Section 6.1 of the new petition sets out the fact(s) which bare to be relied on as “the reason for your divorce or dissolution”. The familiar words from the statute are restated: “Behaviour: The Respondent has behaved in such a way that the Petitioner/Applicant cannot reasonably be expected to live with the Respondent.” This is accompanied by guidance directly to the right of this tick box which states as follows: “Behaviour cannot be used if you lived together as a couple for a period, or periods, totalling more than 6 months after the date of last incident [sic] you want to rely on as evidence.” (emphasis added). The statute contains no such bar and the guidance, as now stated in the petition, contradicts the relevant subsection of the Matrimonial Causes Act 1973.

It must be remembered that the basis of the behaviour fact is not, as is often incorrectly stated and as we were reminded by the Supreme Court in Owens v Owens, “unreasonable
behaviour”. It is behaviour that means that “the Petitioner cannot reasonably be expected to live with the Respondent”. Section 2(3) is rather opaquely drafted but the effect is that
continued cohabitation of under six months since the last event relied on as behaviour is disregarded in deciding upon the reasonableness of that expectation, whilst cohabitation
of more than six months is, although not irrelevant to the reasonableness test, not a bar to the fact being relied on. This is in stark contrast to the six-month bar in s2(1), where the
fact of adultery is being relied on.

This misstatement of the law in the official guidance on the face of the petition is unfortunate and, in the opinion of the author, may, in fact, be dangerous. As long ago as 1973 Scarman LJ in Bradley v Bradley [1973] 1 WLR 1291 (CA) realised that in some cases the petitioner may have had no choice but to remain in the home, even continuing to live “as a couple”:

“There are many, many reasons why a woman will go on living with a beast of a husband. Sometimes she may live with him because she fears the consequences of leaving. Sometimes it may be physical duress; but very often a woman will willingly make the sacrifice of living with a beast of a husband because she believes it to be in the true interest of her children. Is such a woman to be denied the opportunity… of calling evidence to show that, although she is living with him, yet the family situation is such and his behaviour is such that she cannot reasonably be expected to do so? It seems to me… that there is no logical difficulty in the way of the wife; and the Act plainly envisages that
she should have the opportunity of placing her case before the court.”

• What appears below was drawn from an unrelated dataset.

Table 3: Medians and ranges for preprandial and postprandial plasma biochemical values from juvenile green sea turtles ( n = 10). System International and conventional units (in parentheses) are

The judgment of Scarman LJ was obviously given at a time when many more divorce petitions were defended but it is not difficult to envisage a situation where an abused
spouse takes over six months from the last event of abuse to build up the courage to issue divorce proceedings. Such a petitioner, unable to afford or unwilling to seek legal advice,
might have real concerns when reading the guidance on the form over whether they can in fact petition for a divorce if they are unable at that time to prove one of the other facts. Practitioners, of course, understand that the law is not actually as stated on the new petition but, in a climate where an ever-increasing amount of petitioners are unrepresented, it may act as a real deterrent to petitions being raised.

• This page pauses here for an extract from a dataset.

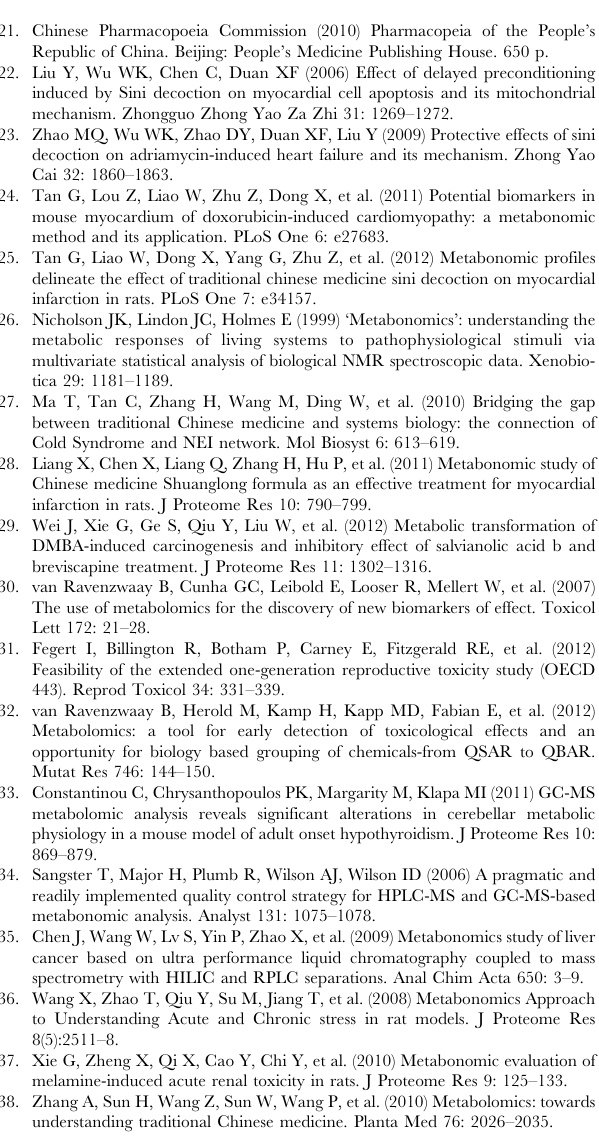
Figure S1 Comparison of biomarkers and related pathways between MMI- and PTU-induced hypothyroid- ism models.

Helpfully, the guidance contained in the new online divorce petition states the law correctly. Although the uptake of the online petition has been significant, it seems likely that for some time to come lay petitioners will continue to use the paper-based petition. It has now been some time since the “new” petition was released, and teething problems were inevitable, but this guidance must be amended as soon as possible to ensure that it states the law correctly as it is set out in the statute.